Request
Go through the data and copy every line in which "Director" appears.

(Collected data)
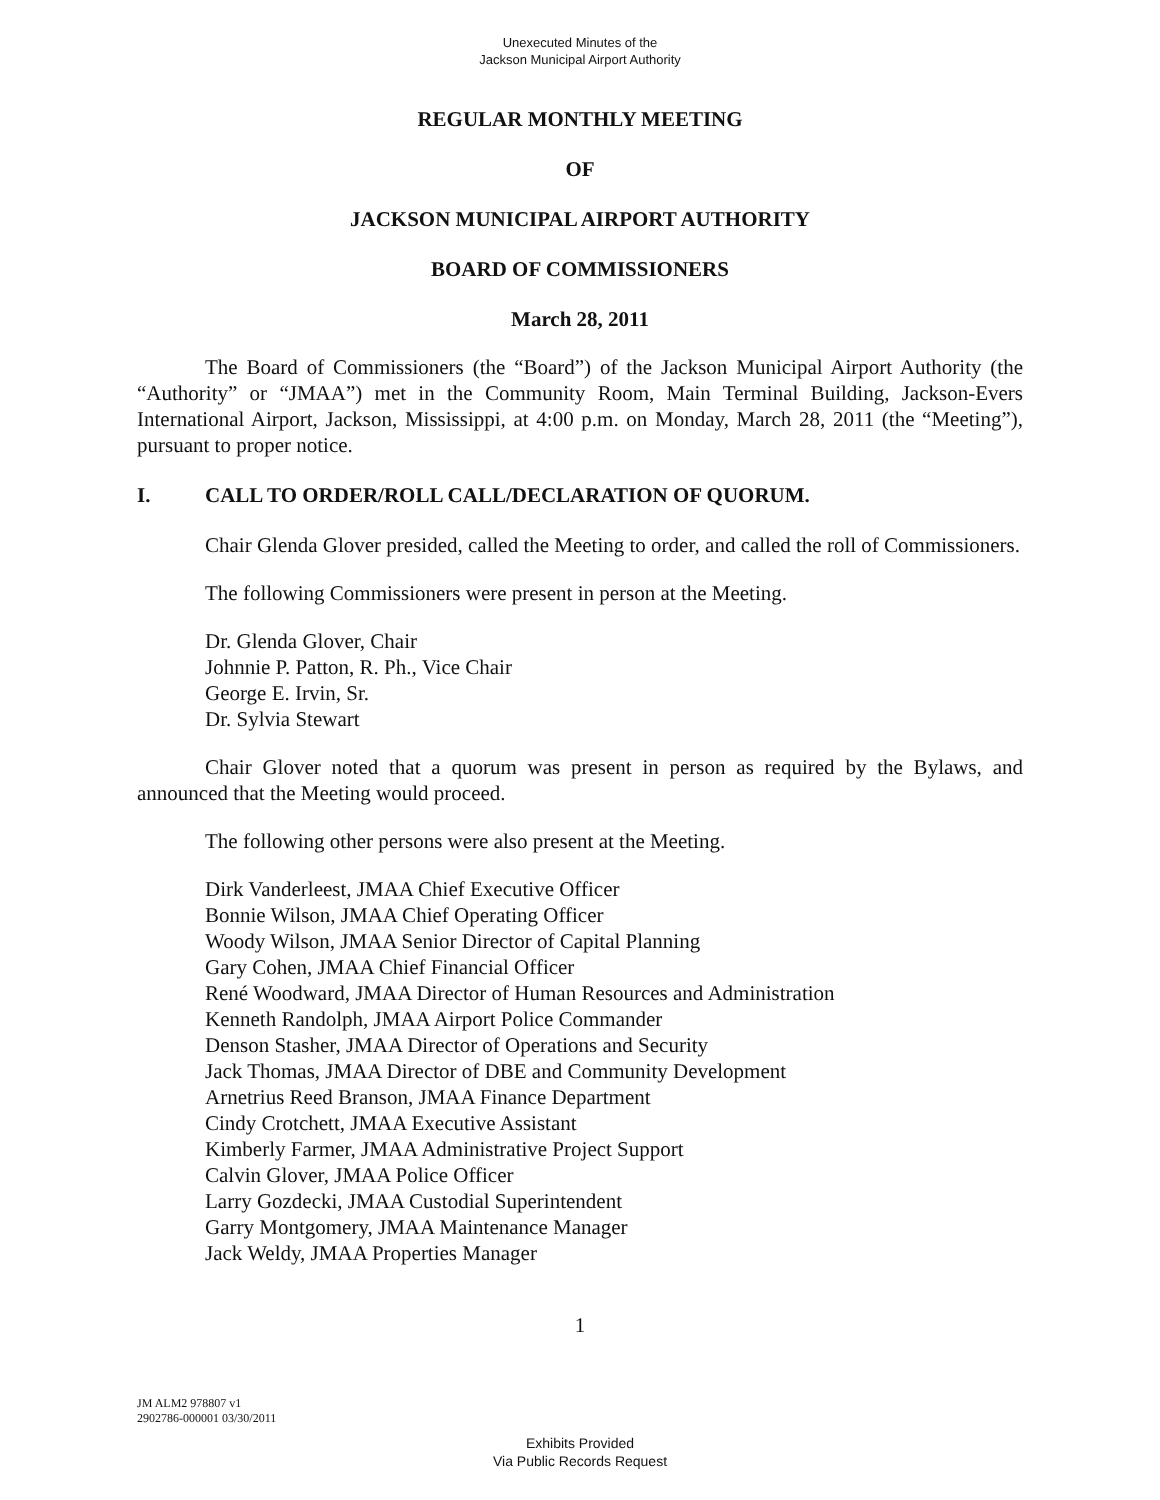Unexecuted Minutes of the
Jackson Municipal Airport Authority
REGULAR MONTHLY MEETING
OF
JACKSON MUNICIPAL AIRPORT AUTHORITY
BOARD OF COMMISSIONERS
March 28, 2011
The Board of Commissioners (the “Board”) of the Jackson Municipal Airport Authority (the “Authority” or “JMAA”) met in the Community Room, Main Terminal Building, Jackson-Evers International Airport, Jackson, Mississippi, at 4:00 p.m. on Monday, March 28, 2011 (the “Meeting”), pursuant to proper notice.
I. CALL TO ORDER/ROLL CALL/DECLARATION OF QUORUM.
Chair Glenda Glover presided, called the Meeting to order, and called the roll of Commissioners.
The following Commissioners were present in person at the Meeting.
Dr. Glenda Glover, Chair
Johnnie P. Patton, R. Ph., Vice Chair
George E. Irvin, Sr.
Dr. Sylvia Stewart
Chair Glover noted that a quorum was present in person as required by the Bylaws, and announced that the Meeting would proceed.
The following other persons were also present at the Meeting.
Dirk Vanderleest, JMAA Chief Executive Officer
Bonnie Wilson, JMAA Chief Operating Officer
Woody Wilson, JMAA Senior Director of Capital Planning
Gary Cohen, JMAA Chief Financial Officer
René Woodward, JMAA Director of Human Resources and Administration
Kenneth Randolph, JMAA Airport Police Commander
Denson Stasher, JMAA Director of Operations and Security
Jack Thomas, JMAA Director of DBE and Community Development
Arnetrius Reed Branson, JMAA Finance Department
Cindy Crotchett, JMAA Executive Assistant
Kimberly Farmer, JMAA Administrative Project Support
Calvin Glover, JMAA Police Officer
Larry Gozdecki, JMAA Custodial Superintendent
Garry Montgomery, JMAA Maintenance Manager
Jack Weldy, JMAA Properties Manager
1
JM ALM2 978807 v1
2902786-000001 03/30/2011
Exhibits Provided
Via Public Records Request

Final answer
Woody Wilson, JMAA Senior Director of Capital Planning
René Woodward, JMAA Director of Human Resources and Administration
Denson Stasher, JMAA Director of Operations and Security
Jack Thomas, JMAA Director of DBE and Community Development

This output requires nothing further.